I can’t say that making the first batch of elderflower cordial was one of those wonderful spontaneous moments – it wasn’t – it’s been planned really carefully because the best flowers need to be picked in the sunshine and just as they’re opening from the bud stage and so weather forecasts played a big part in the decision to pick the first lot yesterday. Here in lockdown there’s another factor because we’re surrounded by competitors with the same idea. Even then, there are other factors. Elderflowers can be fragrantly (flagrantly?) evocative of lazy summer days or they can smell like tomcat marking which is an acquired taste. So out we whizzed on to the secret harvesting site in full view of several hundred flats, wielding a trug and two pairs of scissors. It’s difficult to be furtive when you’re carrying a trug. By the time we got home the front of my hat was bright yellow with pollen and we had something over fifty flower heads.
After much zesting and squeezing of lemons and oranges the mixture was submerged in boiling water to rest for 24 hours while it absorbed all the flavour. This morning the straining began and it’s been quite vexing because the flowers are so full of pollen they’re clogging the linen jelly bag.
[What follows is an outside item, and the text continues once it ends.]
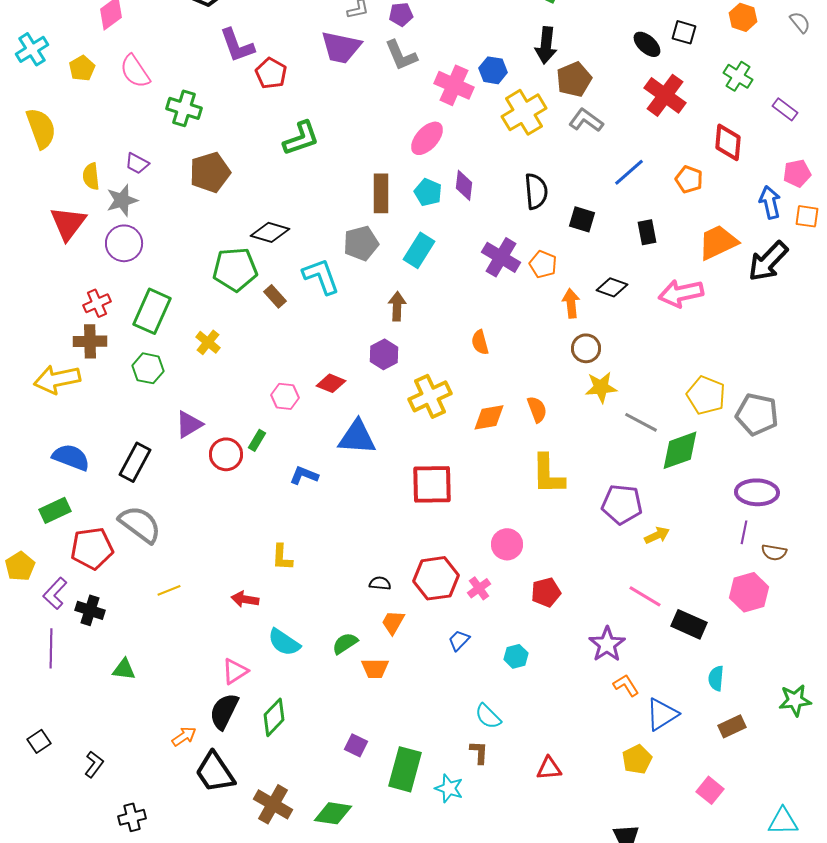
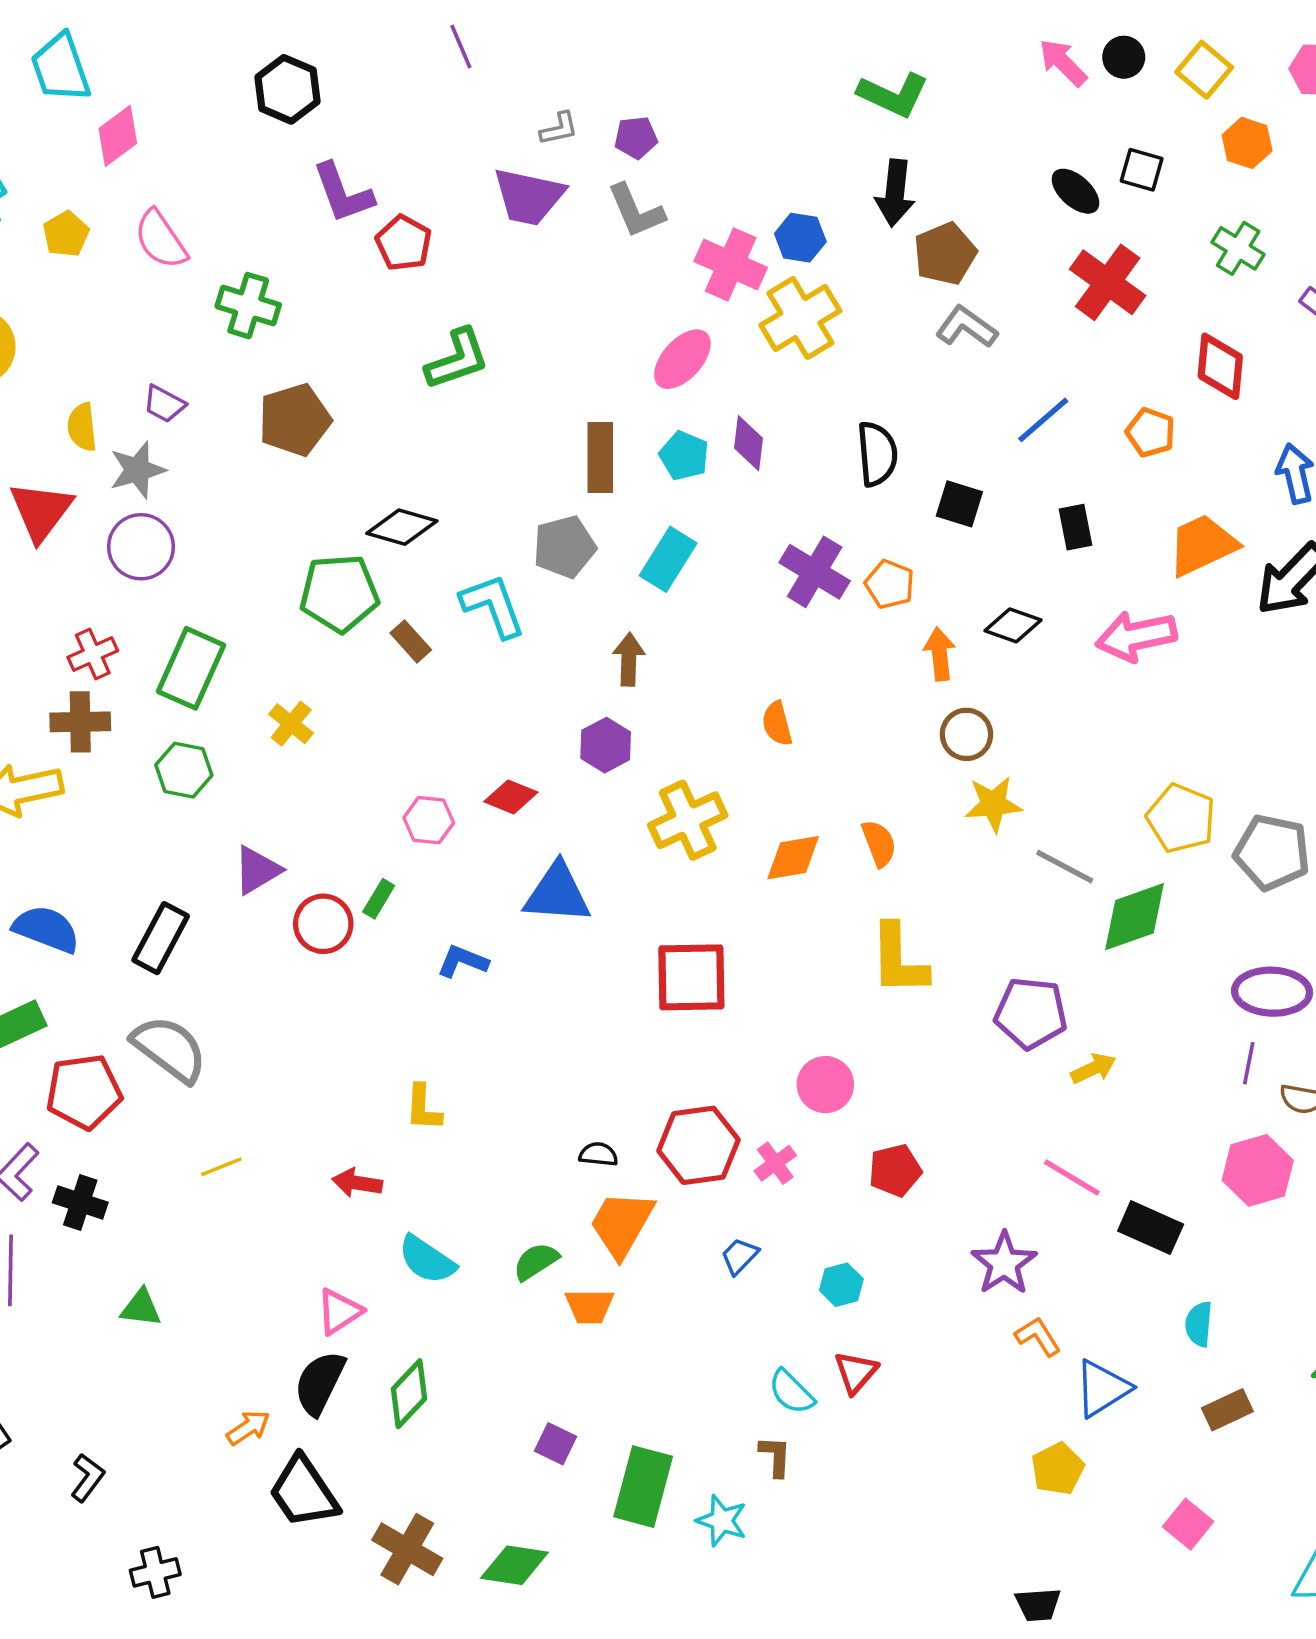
yellow cross: (524, 112) -> (800, 318), moved
orange trapezoid: (393, 622) -> (622, 1224), size x1.6
red triangle: (549, 768) -> (856, 1372), moved, turned -44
I think we’ll have to accept that this first batch is going to contain a lot of pollen which – after all – tends to settle out when the bottles are left standing.
The next challenge is finding enough clean and empty clip top bottles. Normally if we were short I’d pop along the road and buy some more; but this year we have to be self-sufficient. Cleaning, scrubbing and sterilising takes a while, and finding useable rubber washers, hidden all over the kitchen takes ages too. So that’s a job for later this evening.
Once all the preparations were done we went for a walk along the canal and discovered that there are areas where the rewilding project is working beautifully. After an initial burst of (often inappropriate) wildflower meadow seed a couple of years ago, the local botanical bullies took over last year and I’d thought that it was all over for the rarer species; but the native wildflowers are nothing if not resilient and so this morning, parts of the riverside were groaning with interesting plants which have – at last – been left unmolested by the strimmers. I just love the feeling of greeting old friends like the greater celandine and the burdocks as well as a lovely stand of vipers bugloss which must have come from the re-seeding because I’ve never seen it there before, but which has obviously found a small site greatly to its liking. It was so lovely to walk alongside the river and then the canal with almost shoulder high plants – as if we were walking in a country lane. Ragged robin, lady’s smock, green alkanet, wall valerian, cow parsley, winter hellebore pretending to be coltsfoot. Don’t ever dismiss them as ‘weeds’! I don’t think the towpath was ever more beautiful – or quieter.
And so to the allotment where we needed to make preparation for a threatened frost, and once again – hopefully for the last time this season – the plot looks like a Christo sculpture. We should see the night time temperatures rise consistently above 10C in about a week’s time, and then we can really start to get the plants out into their final positions.